Dreams have been helpful all my life, but particularly so the last seven years. I’m curious about your work as a spiritual director.
Thanks, Shirley. Isn’t writing fun once you set time aside and actually begin?
Glad to see that you have connected to each other. Elaine, Ruth is also a poet. You can find my review of her book here: http://www.amazon.com/Straw-All-Christmas-Poetry-Collection/dp/0984212299/ref=sr_1_3?ie=UTF8&qid=1436628196&sr=8-3&keywords=ruth+naylor
What a precious photo, Shirley. Those bright eyes of yours haven’t changed a bit! I have a photo of my 5-year-old self holding the hand of an older girl (around 10) in the neighborhood, Karen Clain that send shivers down my spine. Soon after that photo was taken , she came home from school to find her mother had hanged herself in their basement. So tragic and I can still feel the shock and confusion whenever I see that photo. Those precious moments in time hold so many stories.
Kathleen, what a tragedy for a ten-year-old and all her family, friends, and neighbors. I hope your friend found healing, and I can only imagine how much trauma that photo holds. I wonder if it would still be possible to share the photo with your friend. Just a thought.

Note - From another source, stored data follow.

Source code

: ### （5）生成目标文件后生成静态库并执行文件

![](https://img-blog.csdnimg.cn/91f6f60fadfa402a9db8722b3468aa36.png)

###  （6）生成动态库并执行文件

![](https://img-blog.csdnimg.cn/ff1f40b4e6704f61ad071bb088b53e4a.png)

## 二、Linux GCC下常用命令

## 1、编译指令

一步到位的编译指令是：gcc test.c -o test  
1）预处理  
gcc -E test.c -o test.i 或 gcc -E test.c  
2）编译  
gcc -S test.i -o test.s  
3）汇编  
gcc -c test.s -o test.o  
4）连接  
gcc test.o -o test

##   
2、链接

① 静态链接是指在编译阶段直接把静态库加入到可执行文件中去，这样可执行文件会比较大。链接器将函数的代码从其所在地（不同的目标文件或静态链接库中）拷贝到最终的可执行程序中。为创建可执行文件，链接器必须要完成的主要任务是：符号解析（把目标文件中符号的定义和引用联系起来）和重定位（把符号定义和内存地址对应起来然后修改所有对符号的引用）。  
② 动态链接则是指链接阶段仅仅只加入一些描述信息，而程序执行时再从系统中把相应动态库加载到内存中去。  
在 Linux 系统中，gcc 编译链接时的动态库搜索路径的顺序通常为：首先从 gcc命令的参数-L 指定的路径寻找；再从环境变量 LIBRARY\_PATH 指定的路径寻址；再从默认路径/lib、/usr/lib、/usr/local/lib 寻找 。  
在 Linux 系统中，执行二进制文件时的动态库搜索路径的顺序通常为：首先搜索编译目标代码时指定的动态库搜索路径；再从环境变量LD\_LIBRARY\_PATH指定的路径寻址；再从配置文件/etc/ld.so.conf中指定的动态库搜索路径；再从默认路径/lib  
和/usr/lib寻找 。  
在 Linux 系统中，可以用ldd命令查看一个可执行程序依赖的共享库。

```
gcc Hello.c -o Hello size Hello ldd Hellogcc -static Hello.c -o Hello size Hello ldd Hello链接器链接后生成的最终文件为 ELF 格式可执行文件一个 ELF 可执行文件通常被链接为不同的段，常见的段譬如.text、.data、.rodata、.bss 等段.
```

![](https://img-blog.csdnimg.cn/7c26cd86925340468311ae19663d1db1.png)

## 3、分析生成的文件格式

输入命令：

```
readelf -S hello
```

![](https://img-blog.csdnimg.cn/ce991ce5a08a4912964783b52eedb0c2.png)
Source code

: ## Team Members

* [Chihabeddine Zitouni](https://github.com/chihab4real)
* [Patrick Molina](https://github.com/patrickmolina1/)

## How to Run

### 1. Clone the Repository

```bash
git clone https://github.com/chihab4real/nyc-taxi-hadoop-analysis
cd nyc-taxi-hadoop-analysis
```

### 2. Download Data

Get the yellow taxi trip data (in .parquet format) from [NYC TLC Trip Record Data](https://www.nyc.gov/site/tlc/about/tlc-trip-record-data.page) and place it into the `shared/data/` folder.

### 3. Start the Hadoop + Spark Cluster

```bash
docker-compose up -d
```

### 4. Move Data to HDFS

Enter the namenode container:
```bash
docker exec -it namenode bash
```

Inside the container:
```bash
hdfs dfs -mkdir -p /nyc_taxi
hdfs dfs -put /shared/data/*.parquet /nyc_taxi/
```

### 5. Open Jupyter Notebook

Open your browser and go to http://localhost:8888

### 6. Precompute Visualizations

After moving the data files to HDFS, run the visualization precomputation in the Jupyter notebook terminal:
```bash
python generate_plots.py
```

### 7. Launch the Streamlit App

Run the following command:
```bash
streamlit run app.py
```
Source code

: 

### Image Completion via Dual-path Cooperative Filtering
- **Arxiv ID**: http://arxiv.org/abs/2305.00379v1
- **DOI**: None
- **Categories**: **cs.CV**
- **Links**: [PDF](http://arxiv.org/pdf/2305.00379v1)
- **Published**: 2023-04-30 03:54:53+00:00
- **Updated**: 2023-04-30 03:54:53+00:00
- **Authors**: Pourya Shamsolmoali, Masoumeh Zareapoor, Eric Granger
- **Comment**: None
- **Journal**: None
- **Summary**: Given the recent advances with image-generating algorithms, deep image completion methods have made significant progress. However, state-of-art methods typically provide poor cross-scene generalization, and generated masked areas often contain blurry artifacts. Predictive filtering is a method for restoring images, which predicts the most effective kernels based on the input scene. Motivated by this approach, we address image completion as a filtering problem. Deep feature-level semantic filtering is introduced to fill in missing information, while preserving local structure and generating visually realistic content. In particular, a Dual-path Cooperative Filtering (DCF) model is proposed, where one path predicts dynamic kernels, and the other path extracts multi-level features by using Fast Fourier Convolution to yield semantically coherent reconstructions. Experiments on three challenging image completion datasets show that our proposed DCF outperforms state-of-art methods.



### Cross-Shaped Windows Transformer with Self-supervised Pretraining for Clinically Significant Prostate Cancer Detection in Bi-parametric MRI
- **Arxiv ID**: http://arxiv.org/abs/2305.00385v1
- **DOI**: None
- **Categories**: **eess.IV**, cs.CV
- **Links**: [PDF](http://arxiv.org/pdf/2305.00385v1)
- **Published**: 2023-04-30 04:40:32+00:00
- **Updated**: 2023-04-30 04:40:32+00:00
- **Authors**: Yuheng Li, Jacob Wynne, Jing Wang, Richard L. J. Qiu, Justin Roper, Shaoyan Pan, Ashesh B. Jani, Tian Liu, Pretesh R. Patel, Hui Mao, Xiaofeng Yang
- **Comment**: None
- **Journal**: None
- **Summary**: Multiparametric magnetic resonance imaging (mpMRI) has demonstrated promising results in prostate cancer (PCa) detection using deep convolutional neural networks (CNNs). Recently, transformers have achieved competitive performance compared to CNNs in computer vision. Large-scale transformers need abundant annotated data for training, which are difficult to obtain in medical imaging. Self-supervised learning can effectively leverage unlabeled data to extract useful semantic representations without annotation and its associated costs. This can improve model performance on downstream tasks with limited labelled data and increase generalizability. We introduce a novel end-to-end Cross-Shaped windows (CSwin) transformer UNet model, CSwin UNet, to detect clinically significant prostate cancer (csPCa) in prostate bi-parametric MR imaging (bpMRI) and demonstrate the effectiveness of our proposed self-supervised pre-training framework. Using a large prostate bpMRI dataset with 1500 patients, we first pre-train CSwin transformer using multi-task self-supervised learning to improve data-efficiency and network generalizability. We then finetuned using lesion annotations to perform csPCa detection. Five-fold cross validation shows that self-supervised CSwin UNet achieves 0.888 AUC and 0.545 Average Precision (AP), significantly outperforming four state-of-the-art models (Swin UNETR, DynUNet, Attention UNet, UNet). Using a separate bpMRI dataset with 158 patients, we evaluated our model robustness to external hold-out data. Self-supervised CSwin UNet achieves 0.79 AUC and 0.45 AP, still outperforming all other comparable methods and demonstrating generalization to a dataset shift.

And it doesn’t surprise me a bit if your holding hands with the older girl, literally or figuratively, helped her survive that terrible ordeal. You’ve been a healer from an early age.
Thanks, Shirley, for introducing me to Elaine. I checked the publisher website, read the reviews and recognize that this book (Leaning into Love) would be on target for what I have been living and will be facing. I ordered a copy and look forward to reading it. Gratitude is extended to Elaine in advance for writing openly and honestly as is noted in the reviews.

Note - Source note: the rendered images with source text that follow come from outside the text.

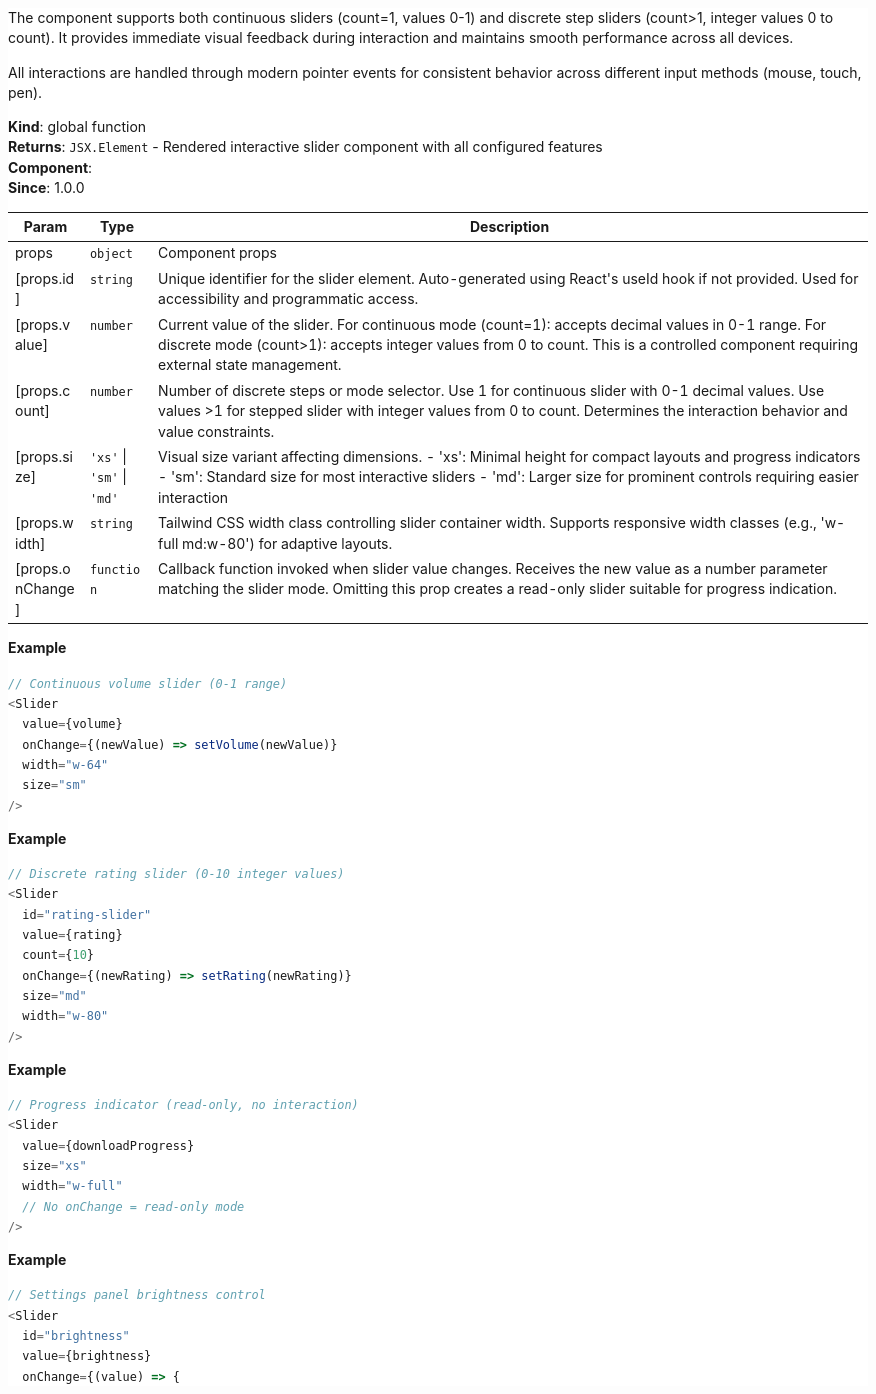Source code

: The component supports both continuous sliders (count=1, values 0-1) and discrete
step sliders (count>1, integer values 0 to count). It provides immediate visual
feedback during interaction and maintains smooth performance across all devices.

All interactions are handled through modern pointer events for consistent behavior
across different input methods (mouse, touch, pen).

**Kind**: global function  
**Returns**: <code>JSX.Element</code> - Rendered interactive slider component with all configured features  
**Component**:   
**Since**: 1.0.0  

| Param | Type | Description |
| --- | --- | --- |
| props | <code>object</code> | Component props |
| [props.id] | <code>string</code> | Unique identifier for the slider element.   Auto-generated using React's useId hook if not provided.   Used for accessibility and programmatic access. |
| [props.value] | <code>number</code> | Current value of the slider.   For continuous mode (count=1): accepts decimal values in 0-1 range.   For discrete mode (count>1): accepts integer values from 0 to count.   This is a controlled component requiring external state management. |
| [props.count] | <code>number</code> | Number of discrete steps or mode selector.   Use 1 for continuous slider with 0-1 decimal values.   Use values >1 for stepped slider with integer values from 0 to count.   Determines the interaction behavior and value constraints. |
| [props.size] | <code>&#x27;xs&#x27;</code> \| <code>&#x27;sm&#x27;</code> \| <code>&#x27;md&#x27;</code> | Visual size variant affecting dimensions.   - 'xs': Minimal height for compact layouts and progress indicators   - 'sm': Standard size for most interactive sliders   - 'md': Larger size for prominent controls requiring easier interaction |
| [props.width] | <code>string</code> | Tailwind CSS width class controlling slider container width.   Supports responsive width classes (e.g., 'w-full md:w-80') for adaptive layouts. |
| [props.onChange] | <code>function</code> | Callback function invoked when slider value changes.   Receives the new value as a number parameter matching the slider mode.   Omitting this prop creates a read-only slider suitable for progress indication. |

**Example**  
```js
// Continuous volume slider (0-1 range)
<Slider
  value={volume}
  onChange={(newValue) => setVolume(newValue)}
  width="w-64"
  size="sm"
/>
```
**Example**  
```js
// Discrete rating slider (0-10 integer values)
<Slider
  id="rating-slider"
  value={rating}
  count={10}
  onChange={(newRating) => setRating(newRating)}
  size="md"
  width="w-80"
/>
```
**Example**  
```js
// Progress indicator (read-only, no interaction)
<Slider
  value={downloadProgress}
  size="xs"
  width="w-full"
  // No onChange = read-only mode
/>
```
**Example**  
```js
// Settings panel brightness control
<Slider
  id="brightness"
  value={brightness}
  onChange={(value) => {
```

Thank you for letting me know this, Ruth. Your comment makes me happy. The book has a little life of her own now, so I don’t know where it will show up or who will read. That’s what we hope for, isn’t it? I hope Leaning into Love speaks to you.
So happy to know this, Ruth. Thanks for letting us know. Isn’t it great that we can connect as writers online, finding kindred spirits we could not have otherwise known?